Nov. 14 (Bloomberg) -- Ford Motor Co. said 68 percent of U.S. consumers don’t believe the automaker’s cars and trucks are fuel efficient.
“There are 240 million people driving vehicles in America and only 32 percent have a good opinion of Ford on fuel economy,” Jim Farley, the company’s global marketing chief, said today at the Barclays Capital 2011 Global Automotive Conference in New York. “That means 68 percent don’t.”
Improving Ford’s fuel economy image will enable it to raise prices, Farley said. Consumers who view automakers as having good fuel economy also believe they have good quality and safety attributes, he said.

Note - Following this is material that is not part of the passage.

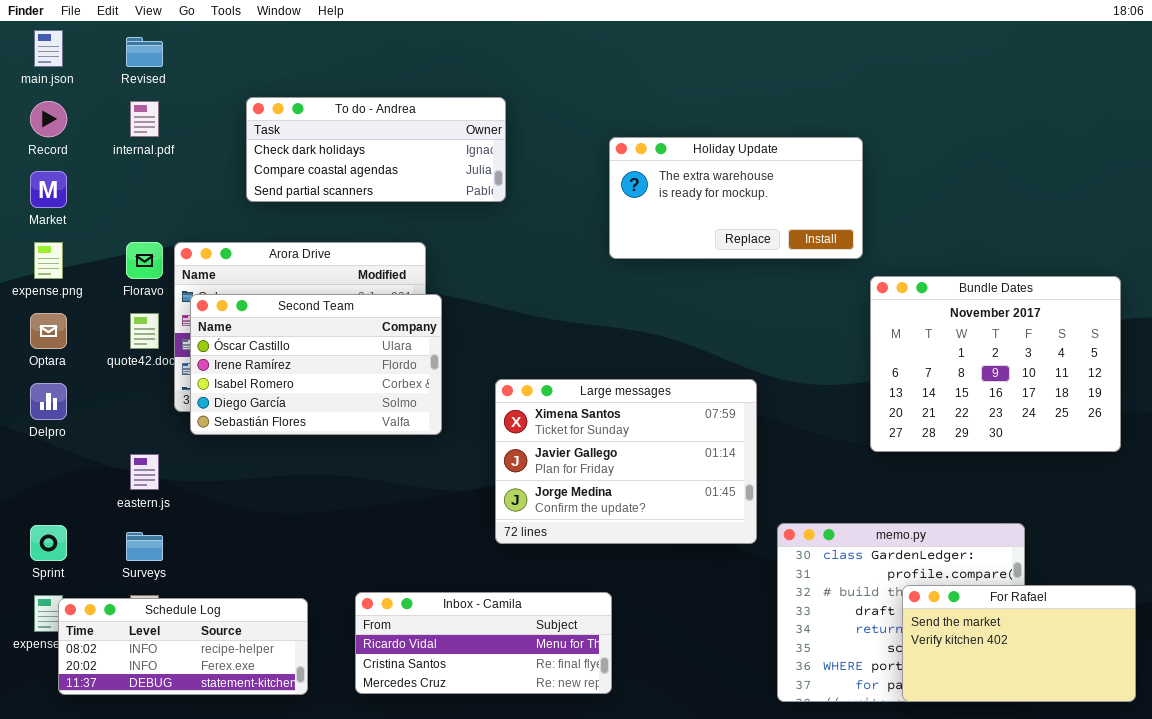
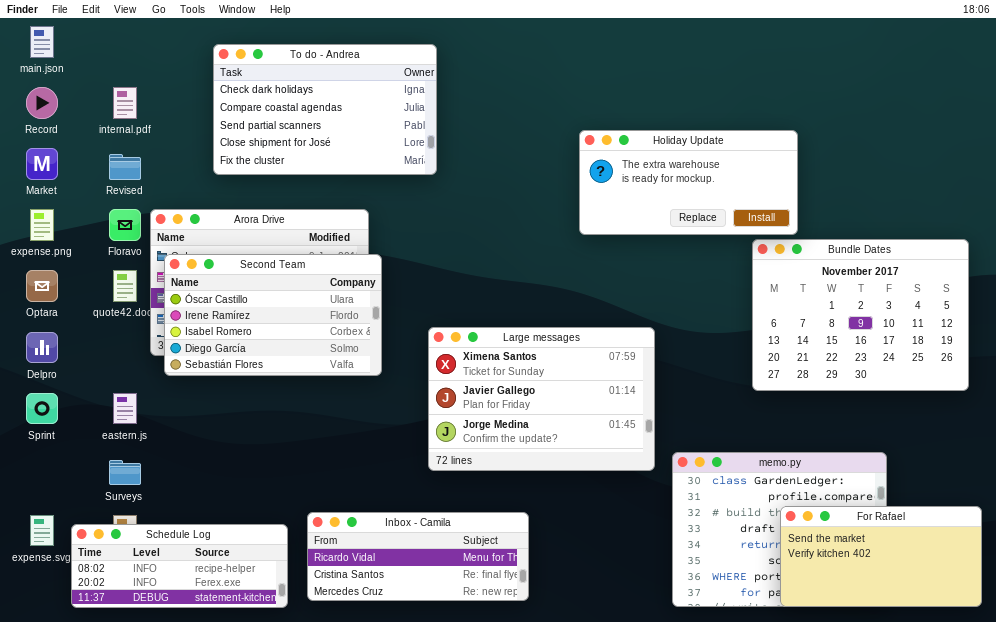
Revised: [126,37,163,67] -> [109,154,141,180], moved
To do - Andrea: [246,97,506,202] -> [213,44,437,175], resized
Holiday Update: [609,137,863,259] -> [579,130,798,235], moved
Sprint: [30,525,67,561] -> [26,393,58,424], moved
Schedule Log: [58,598,308,695] -> [71,524,288,608], moved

“Fuel economy is ground zero in pricing power in the U.S. for Ford,” Farley said. “If you can change perceptions on fuel economy, you can change pricing power across your whole lineup.”
Car buyers are changing their view of Ford as the company introduces technologies such as “EcoBoost” engines that use direct-fuel injection and turbochargers to improve mileage by as much as 20 percent, Farley said.

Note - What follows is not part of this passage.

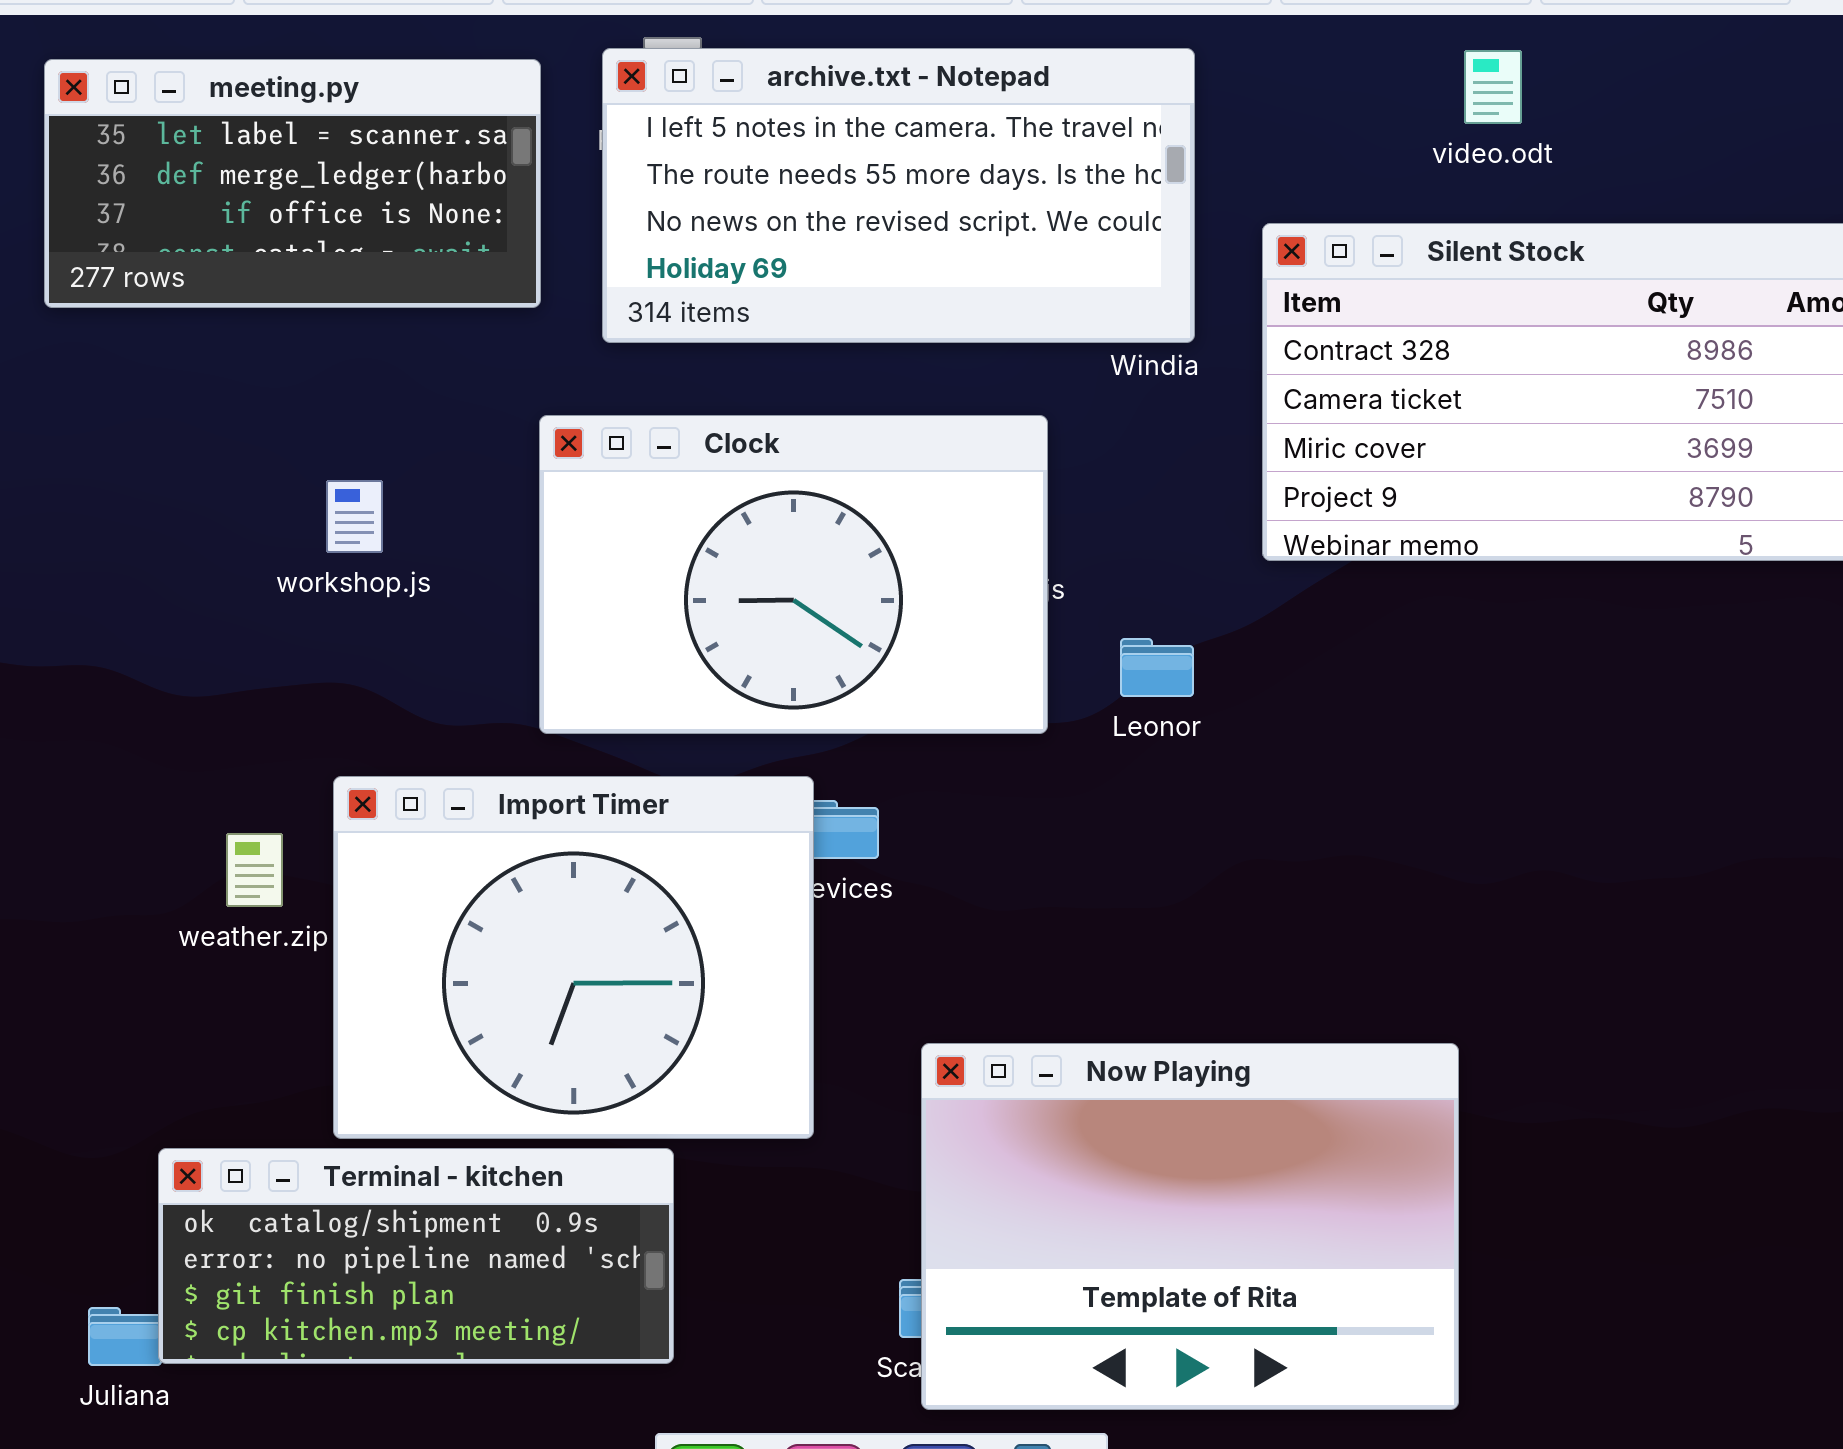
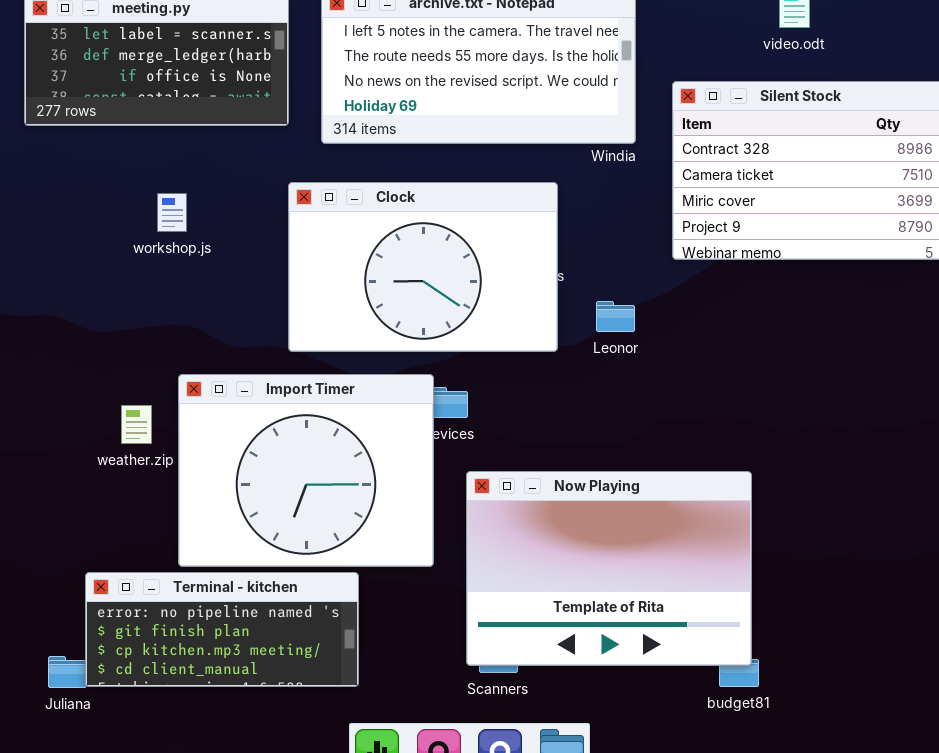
workshop.js: [326,480,383,553] -> [157,193,187,232], moved
Now Playing: [921,1043,1459,1410] -> [466,471,752,666], moved
Terminal - kitchen: [158,1148,674,1364] -> [85,572,359,687], scrolled down 1 row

“But we have a long way to go,” Farley said. “Those that own fuel economy in the U.S. own pricing.”
The second-largest U.S. automaker earned $6.6 billion in the first nine months of the year, as fuel-efficient models like the Fiesta subcompact and Explorer sport-utility vehicle attracted buyers. Ford’s U.S. sales are up 11 percent this year through October, ahead of the market’s overall gain of 10 percent.
Ford fell 1.1 percent to $11.02 at the close in New York. The shares have fallen 34 percent this year after gaining 68 percent in 2010.

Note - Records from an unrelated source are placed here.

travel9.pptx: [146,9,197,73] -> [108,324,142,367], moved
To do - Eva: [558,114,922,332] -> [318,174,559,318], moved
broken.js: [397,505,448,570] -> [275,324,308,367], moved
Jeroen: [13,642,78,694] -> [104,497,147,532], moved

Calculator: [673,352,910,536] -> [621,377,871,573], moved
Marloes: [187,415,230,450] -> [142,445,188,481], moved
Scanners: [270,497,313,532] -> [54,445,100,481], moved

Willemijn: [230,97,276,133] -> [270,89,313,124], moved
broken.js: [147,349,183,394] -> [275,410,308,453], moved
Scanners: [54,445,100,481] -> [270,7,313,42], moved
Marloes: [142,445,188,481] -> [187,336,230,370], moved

Ford earned $9.28 billion the past two calendar years following $30.1 billion in losses from 2006 through 2008. The Dearborn, Michigan-based automaker borrowed $23.4 billion in late 2006, putting up all major assets, including its blue oval logo, as collateral. That helped Ford avoid the bankruptcies and bailouts that befell the predecessors of General Motors Co. and Chrysler Group LLC.
Ford’s Lincoln luxury line can be revived like Burberry clothing or the Gucci brand, Farley said. Ford is redesigning Lincoln so that each model has a unique body style that is different from the Ford vehicle upon which they are based. Lincoln’s U.S. sales fell 11 percent in October from a year earlier and are off 63 percent to 85,828 vehicles last year since peaking in 1990 at 231,660.
“Lincoln wasn’t an abused brand, it was a neglected brand,” Farley said. “We have to get people to wake up and even notice the brand.”